*TASK STATEMENT*.
Each record must be printed exactly as given.

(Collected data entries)
==============================
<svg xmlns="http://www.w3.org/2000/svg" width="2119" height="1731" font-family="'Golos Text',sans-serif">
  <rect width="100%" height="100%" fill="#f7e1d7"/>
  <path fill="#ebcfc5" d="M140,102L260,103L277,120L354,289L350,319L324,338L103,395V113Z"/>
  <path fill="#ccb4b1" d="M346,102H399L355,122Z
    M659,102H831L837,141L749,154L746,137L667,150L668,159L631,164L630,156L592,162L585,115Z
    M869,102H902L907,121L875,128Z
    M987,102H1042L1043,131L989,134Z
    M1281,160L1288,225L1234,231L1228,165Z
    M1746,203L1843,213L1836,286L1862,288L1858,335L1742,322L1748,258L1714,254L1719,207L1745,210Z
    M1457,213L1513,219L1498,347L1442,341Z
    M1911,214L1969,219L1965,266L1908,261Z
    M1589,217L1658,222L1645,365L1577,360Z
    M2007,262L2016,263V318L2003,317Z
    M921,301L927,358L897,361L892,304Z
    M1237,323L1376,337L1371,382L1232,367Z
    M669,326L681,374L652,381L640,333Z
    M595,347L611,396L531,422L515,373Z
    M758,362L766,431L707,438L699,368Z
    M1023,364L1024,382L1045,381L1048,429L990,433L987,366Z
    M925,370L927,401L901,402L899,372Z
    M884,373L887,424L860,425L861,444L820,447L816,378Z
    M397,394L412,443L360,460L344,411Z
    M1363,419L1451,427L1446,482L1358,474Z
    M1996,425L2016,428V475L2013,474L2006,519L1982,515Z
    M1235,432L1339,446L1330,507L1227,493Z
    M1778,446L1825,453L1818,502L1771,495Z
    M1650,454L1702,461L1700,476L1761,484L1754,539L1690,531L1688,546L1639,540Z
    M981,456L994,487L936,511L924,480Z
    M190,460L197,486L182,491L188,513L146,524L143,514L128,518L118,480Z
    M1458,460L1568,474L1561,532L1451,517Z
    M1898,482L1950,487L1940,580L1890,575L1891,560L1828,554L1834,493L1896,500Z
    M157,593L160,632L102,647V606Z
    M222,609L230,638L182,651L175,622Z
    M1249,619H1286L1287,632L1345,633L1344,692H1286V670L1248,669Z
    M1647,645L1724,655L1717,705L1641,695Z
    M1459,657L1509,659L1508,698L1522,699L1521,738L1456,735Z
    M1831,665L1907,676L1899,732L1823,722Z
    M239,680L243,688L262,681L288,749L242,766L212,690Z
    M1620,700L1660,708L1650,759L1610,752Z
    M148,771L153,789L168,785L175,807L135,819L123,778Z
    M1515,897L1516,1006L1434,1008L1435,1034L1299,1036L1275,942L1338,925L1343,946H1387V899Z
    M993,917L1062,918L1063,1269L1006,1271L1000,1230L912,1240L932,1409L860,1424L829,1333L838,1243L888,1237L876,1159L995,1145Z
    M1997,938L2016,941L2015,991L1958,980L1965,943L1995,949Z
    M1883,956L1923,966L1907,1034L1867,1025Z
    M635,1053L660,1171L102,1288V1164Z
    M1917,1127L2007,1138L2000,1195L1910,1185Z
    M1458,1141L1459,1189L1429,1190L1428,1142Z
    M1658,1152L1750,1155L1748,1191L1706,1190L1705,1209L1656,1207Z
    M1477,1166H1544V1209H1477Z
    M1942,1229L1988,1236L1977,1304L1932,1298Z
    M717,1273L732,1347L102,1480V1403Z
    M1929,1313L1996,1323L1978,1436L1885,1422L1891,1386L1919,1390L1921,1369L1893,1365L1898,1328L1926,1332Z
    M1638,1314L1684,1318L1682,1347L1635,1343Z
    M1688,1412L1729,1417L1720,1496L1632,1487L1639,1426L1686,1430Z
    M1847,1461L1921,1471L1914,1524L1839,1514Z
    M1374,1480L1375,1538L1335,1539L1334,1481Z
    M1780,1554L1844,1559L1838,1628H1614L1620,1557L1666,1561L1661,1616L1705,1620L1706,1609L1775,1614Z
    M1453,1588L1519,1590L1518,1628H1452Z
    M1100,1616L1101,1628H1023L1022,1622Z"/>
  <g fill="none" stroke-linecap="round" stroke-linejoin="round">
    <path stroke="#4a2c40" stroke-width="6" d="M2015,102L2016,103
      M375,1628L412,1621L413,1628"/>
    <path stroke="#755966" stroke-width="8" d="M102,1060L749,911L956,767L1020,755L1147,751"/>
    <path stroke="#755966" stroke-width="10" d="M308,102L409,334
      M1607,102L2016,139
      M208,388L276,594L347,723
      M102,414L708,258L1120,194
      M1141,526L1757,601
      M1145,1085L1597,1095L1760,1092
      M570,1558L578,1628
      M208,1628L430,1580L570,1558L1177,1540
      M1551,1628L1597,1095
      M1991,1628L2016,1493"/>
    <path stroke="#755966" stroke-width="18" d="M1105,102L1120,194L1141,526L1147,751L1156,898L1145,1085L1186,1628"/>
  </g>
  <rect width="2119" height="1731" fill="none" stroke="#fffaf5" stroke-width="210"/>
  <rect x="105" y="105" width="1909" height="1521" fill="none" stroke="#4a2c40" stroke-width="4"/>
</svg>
==============================
*RESULT OF THIS EXERCISE*.
<svg xmlns="http://www.w3.org/2000/svg" width="2119" height="1731" font-family="'Golos Text',sans-serif">
  <rect width="100%" height="100%" fill="#f7e1d7"/>
  <path fill="#ebcfc5" d="M140,102L260,103L277,120L354,289L350,319L324,338L103,395V113Z"/>
  <path fill="#ccb4b1" d="M346,102H399L355,122Z
    M659,102H831L837,141L749,154L746,137L667,150L668,159L631,164L630,156L592,162L585,115Z
    M869,102H902L907,121L875,128Z
    M987,102H1042L1043,131L989,134Z
    M1281,160L1288,225L1234,231L1228,165Z
    M1746,203L1843,213L1836,286L1862,288L1858,335L1742,322L1748,258L1714,254L1719,207L1745,210Z
    M1457,213L1513,219L1498,347L1442,341Z
    M1911,214L1969,219L1965,266L1908,261Z
    M1589,217L1658,222L1645,365L1577,360Z
    M2007,262L2016,263V318L2003,317Z
    M921,301L927,358L897,361L892,304Z
    M1237,323L1376,337L1371,382L1232,367Z
    M669,326L681,374L652,381L640,333Z
    M595,347L611,396L531,422L515,373Z
    M758,362L766,431L707,438L699,368Z
    M1023,364L1024,382L1045,381L1048,429L990,433L987,366Z
    M925,370L927,401L901,402L899,372Z
    M884,373L887,424L860,425L861,444L820,447L816,378Z
    M397,394L412,443L360,460L344,411Z
    M1363,419L1451,427L1446,482L1358,474Z
    M1996,425L2016,428V475L2013,474L2006,519L1982,515Z
    M1235,432L1339,446L1330,507L1227,493Z
    M1778,446L1825,453L1818,502L1771,495Z
    M1650,454L1702,461L1700,476L1761,484L1754,539L1690,531L1688,546L1639,540Z
    M981,456L994,487L936,511L924,480Z
    M190,460L197,486L182,491L188,513L146,524L143,514L128,518L118,480Z
    M1458,460L1568,474L1561,532L1451,517Z
    M1898,482L1950,487L1940,580L1890,575L1891,560L1828,554L1834,493L1896,500Z
    M157,593L160,632L102,647V606Z
    M222,609L230,638L182,651L175,622Z
    M1249,619H1286L1287,632L1345,633L1344,692H1286V670L1248,669Z
    M1647,645L1724,655L1717,705L1641,695Z
    M1459,657L1509,659L1508,698L1522,699L1521,738L1456,735Z
    M1831,665L1907,676L1899,732L1823,722Z
    M239,680L243,688L262,681L288,749L242,766L212,690Z
    M1620,700L1660,708L1650,759L1610,752Z
    M148,771L153,789L168,785L175,807L135,819L123,778Z
    M1515,897L1516,1006L1434,1008L1435,1034L1299,1036L1275,942L1338,925L1343,946H1387V899Z
    M993,917L1062,918L1063,1269L1006,1271L1000,1230L912,1240L932,1409L860,1424L829,1333L838,1243L888,1237L876,1159L995,1145Z
    M1997,938L2016,941L2015,991L1958,980L1965,943L1995,949Z
    M1883,956L1923,966L1907,1034L1867,1025Z
    M635,1053L660,1171L102,1288V1164Z
    M1917,1127L2007,1138L2000,1195L1910,1185Z
    M1458,1141L1459,1189L1429,1190L1428,1142Z
    M1658,1152L1750,1155L1748,1191L1706,1190L1705,1209L1656,1207Z
    M1477,1166H1544V1209H1477Z
    M1942,1229L1988,1236L1977,1304L1932,1298Z
    M717,1273L732,1347L102,1480V1403Z
    M1929,1313L1996,1323L1978,1436L1885,1422L1891,1386L1919,1390L1921,1369L1893,1365L1898,1328L1926,1332Z
    M1638,1314L1684,1318L1682,1347L1635,1343Z
    M1688,1412L1729,1417L1720,1496L1632,1487L1639,1426L1686,1430Z
    M1847,1461L1921,1471L1914,1524L1839,1514Z
    M1374,1480L1375,1538L1335,1539L1334,1481Z
    M1780,1554L1844,1559L1838,1628H1614L1620,1557L1666,1561L1661,1616L1705,1620L1706,1609L1775,1614Z
    M1453,1588L1519,1590L1518,1628H1452Z
    M1100,1616L1101,1628H1023L1022,1622Z"/>
  <g fill="none" stroke-linecap="round" stroke-linejoin="round">
    <path stroke="#4a2c40" stroke-width="6" d="M2015,102L2016,103
      M375,1628L412,1621L413,1628"/>
    <path stroke="#755966" stroke-width="8" d="M102,1060L749,911L956,767L1020,755L1147,751"/>
    <path stroke="#755966" stroke-width="10" d="M308,102L409,334
      M1607,102L2016,139
      M208,388L276,594L347,723
      M102,414L708,258L1120,194
      M1141,526L1757,601
      M1145,1085L1597,1095L1760,1092
      M570,1558L578,1628
      M208,1628L430,1580L570,1558L1177,1540
      M1551,1628L1597,1095
      M1991,1628L2016,1493"/>
    <path stroke="#755966" stroke-width="18" d="M1105,102L1120,194L1141,526L1147,751L1156,898L1145,1085L1186,1628"/>
  </g>
  <rect width="2119" height="1731" fill="none" stroke="#fffaf5" stroke-width="210"/>
  <rect x="105" y="105" width="1909" height="1521" fill="none" stroke="#4a2c40" stroke-width="4"/>
</svg>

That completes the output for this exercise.